__BRANO SCELTO__

Interpretazione che nessuno, per quanto poco cristiano, ignora?

Parimenti, per " acqua ingannevole di cui non ci si può fidare ", ( Ger 15,18 ) si può intendere non un falso battesimo, ma un popolo bugiardo ed infedele, non calcolando i cristiani veraci e fedeli, ma solo quelli menzogneri e infedeli.

Vogliono infatti sapere se in qualche caso la Scrittura designa i popoli col nome simbolico di acque?

Leggano l'Apocalisse e non accusino se stessi prima che noi. Così, a Giovanni viene detto: Le acque che hai viste, e presso le quali siede la prostituta, simboleggiano i popoli, le moltitudini, le genti e le lingue. ( Ap 17,15 )

Quanto poi alla frase: A chi è battezzato da un morto, che giova questo lavacro, ( Sir 34,25 ) prescindendo, per ora, da una analisi più accurata delle singole parole, sono sicurissimo che in essa si indicano i battesimi dei pagani, in quanto costoro venerano uomini morti sia alla giustizia che alla vita presente, e battezzano nel loro nome.

In realtà, benché i sacerdoti stessi per la loro empietà siano detti morti, tuttavia il motivo di questa interpretazione non sono essi, ma le loro morte divinità, in rapporto alle quali sta scritto: Il nostro Dio è un Dio vivente. ( Ger 10,10 )

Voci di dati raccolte
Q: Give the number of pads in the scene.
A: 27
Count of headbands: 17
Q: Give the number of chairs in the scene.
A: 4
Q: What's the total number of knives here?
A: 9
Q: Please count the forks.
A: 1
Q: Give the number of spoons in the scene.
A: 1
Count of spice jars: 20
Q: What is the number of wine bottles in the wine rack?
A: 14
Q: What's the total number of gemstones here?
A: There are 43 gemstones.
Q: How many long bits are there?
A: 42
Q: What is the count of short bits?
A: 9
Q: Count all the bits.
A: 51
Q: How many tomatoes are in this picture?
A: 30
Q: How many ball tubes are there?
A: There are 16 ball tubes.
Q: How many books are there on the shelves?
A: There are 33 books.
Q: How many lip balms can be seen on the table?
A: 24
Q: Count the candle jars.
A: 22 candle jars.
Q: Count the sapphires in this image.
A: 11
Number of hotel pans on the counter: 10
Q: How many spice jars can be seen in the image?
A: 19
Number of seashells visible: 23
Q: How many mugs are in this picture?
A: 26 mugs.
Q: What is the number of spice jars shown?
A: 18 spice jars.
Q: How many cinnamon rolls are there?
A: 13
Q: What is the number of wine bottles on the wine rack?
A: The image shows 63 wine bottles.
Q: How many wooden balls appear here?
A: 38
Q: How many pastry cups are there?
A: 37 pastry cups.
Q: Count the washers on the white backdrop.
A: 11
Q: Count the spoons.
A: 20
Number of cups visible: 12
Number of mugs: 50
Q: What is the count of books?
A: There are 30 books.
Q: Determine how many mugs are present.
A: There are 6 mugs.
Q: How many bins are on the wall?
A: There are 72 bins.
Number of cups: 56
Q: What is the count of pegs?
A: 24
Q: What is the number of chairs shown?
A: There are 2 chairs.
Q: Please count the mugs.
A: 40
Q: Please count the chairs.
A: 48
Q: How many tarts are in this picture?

__CONSEGNA__
Trascrivi alla lettera il brano sul battesimo, partendo dalle parole "Quanto poi alla" e fermandoti dopo "nel loro nome.".

__RISPOSTA__
Quanto poi alla frase: A chi è battezzato da un morto, che giova questo lavacro, ( Sir 34,25 ) prescindendo, per ora, da una analisi più accurata delle singole parole, sono sicurissimo che in essa si indicano i battesimi dei pagani, in quanto costoro venerano uomini morti sia alla giustizia che alla vita presente, e battezzano nel loro nome.